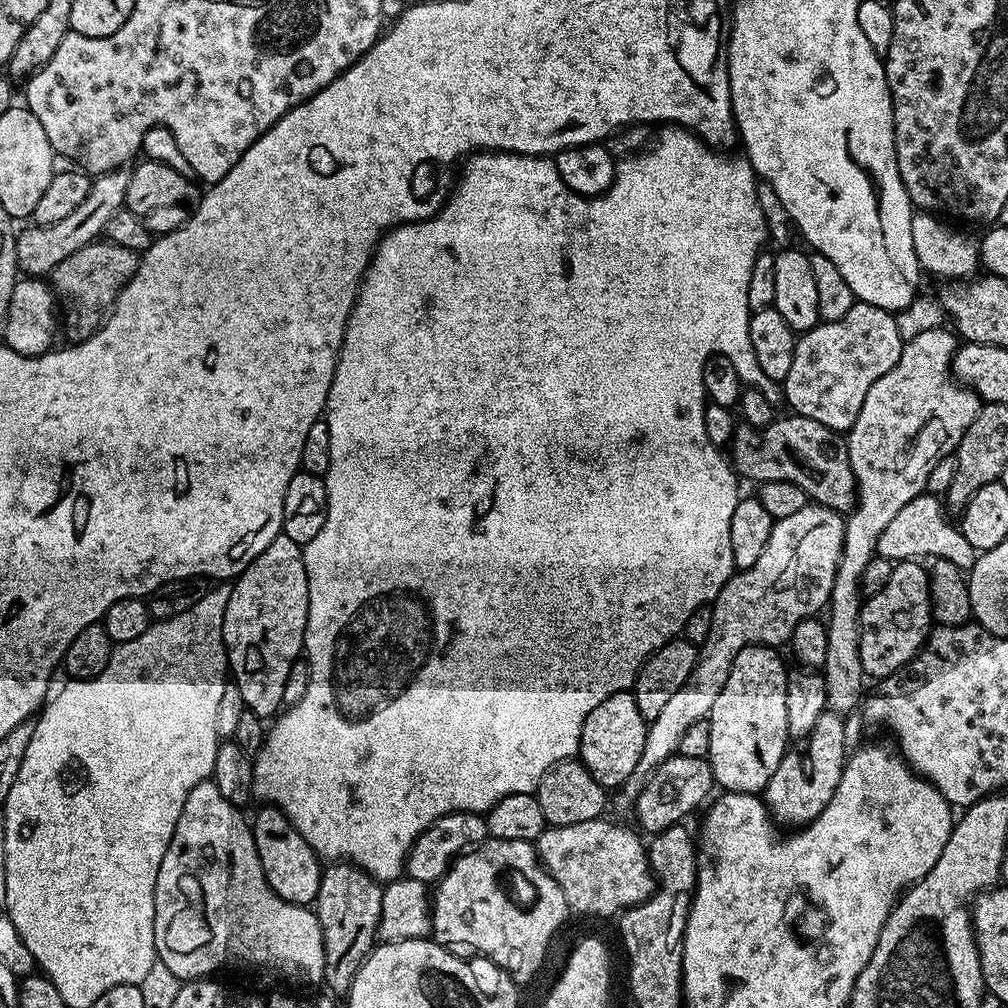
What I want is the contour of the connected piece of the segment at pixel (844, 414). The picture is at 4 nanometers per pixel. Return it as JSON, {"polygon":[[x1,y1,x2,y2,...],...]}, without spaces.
{"polygon":[[854,303,843,318,823,321,810,331,799,333,790,374,782,381,783,403,788,403,795,415,812,418,834,432,847,434,854,426,854,418,858,418,858,410,862,410,862,402,866,402,870,386,898,362,905,343,899,336,893,313,878,306]]}

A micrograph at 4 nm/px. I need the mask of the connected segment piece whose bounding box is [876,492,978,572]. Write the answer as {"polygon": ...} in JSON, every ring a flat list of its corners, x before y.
{"polygon":[[929,492,920,493,902,506,897,516,893,517,893,521,882,530,876,543,877,555,893,562,920,560,924,558,922,556,928,556,927,558,953,562,954,566,958,566,963,572,971,571,976,564,978,553,960,530,947,521,945,513,947,514,945,505,937,495]]}

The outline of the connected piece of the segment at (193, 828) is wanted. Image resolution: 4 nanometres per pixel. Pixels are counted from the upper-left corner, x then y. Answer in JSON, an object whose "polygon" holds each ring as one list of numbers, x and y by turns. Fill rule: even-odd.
{"polygon":[[211,778,200,780,192,789,185,791,182,796,178,822,174,826,174,834,166,854,162,858,162,866,158,870,158,882,154,890,154,942,156,943,156,955,167,969,176,975,182,982,190,980,203,980,215,977,216,972,223,970,227,964,249,964,252,968,261,968,264,972,277,972,284,980,296,980,300,984,320,984,324,978,324,939,320,923,315,911,311,907,302,904,286,902,266,882,266,874,262,870,262,862,258,858,258,850,254,842,252,825,246,819,240,817,241,809,235,804,226,802,218,786]]}

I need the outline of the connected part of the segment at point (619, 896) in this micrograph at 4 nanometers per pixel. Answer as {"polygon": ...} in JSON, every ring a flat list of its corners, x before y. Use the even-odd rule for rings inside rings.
============
HOW TO COMPLETE THIS TASK ->
Repeat every entry above exactly as written and omit any pictures it holds.

ANSWER BELOW ->
What I want is the contour of the connected piece of the segment at pixel (844, 414). The picture is at 4 nanometers per pixel. Return it as JSON, {"polygon":[[x1,y1,x2,y2,...],...]}, without spaces.
{"polygon":[[854,303,843,318,823,321,810,331,799,333,790,374,782,381,783,403,788,403,795,415,812,418,834,432,847,434,854,426,854,418,858,418,858,410,862,410,862,402,866,402,870,386,898,362,905,343,899,336,893,313,878,306]]}

A micrograph at 4 nm/px. I need the mask of the connected segment piece whose bounding box is [876,492,978,572]. Write the answer as {"polygon": ...} in JSON, every ring a flat list of its corners, x before y.
{"polygon":[[929,492,920,493,902,506,897,516,893,517,893,521,882,530,876,543,877,555,893,562,920,560,924,558,922,556,928,556,927,558,953,562,954,566,958,566,963,572,971,571,976,564,978,553,960,530,947,521,945,513,947,514,945,505,937,495]]}

The outline of the connected piece of the segment at (193, 828) is wanted. Image resolution: 4 nanometres per pixel. Pixels are counted from the upper-left corner, x then y. Answer in JSON, an object whose "polygon" holds each ring as one list of numbers, x and y by turns. Fill rule: even-odd.
{"polygon":[[211,778,200,780,192,789,185,791,182,796,178,822,174,826,174,834,166,854,162,858,162,866,158,870,158,882,154,890,154,942,156,943,156,955,167,969,176,975,182,982,190,980,203,980,215,977,216,972,223,970,227,964,249,964,252,968,261,968,264,972,277,972,284,980,296,980,300,984,320,984,324,978,324,939,320,923,315,911,311,907,302,904,286,902,266,882,266,874,262,870,262,862,258,858,258,850,254,842,252,825,246,819,240,817,241,809,235,804,226,802,218,786]]}

I need the outline of the connected part of the segment at point (619, 896) in this micrograph at 4 nanometers per pixel. Answer as {"polygon": ...} in JSON, every ring a flat list of its corners, x before y. Use the even-odd rule for rings inside rings.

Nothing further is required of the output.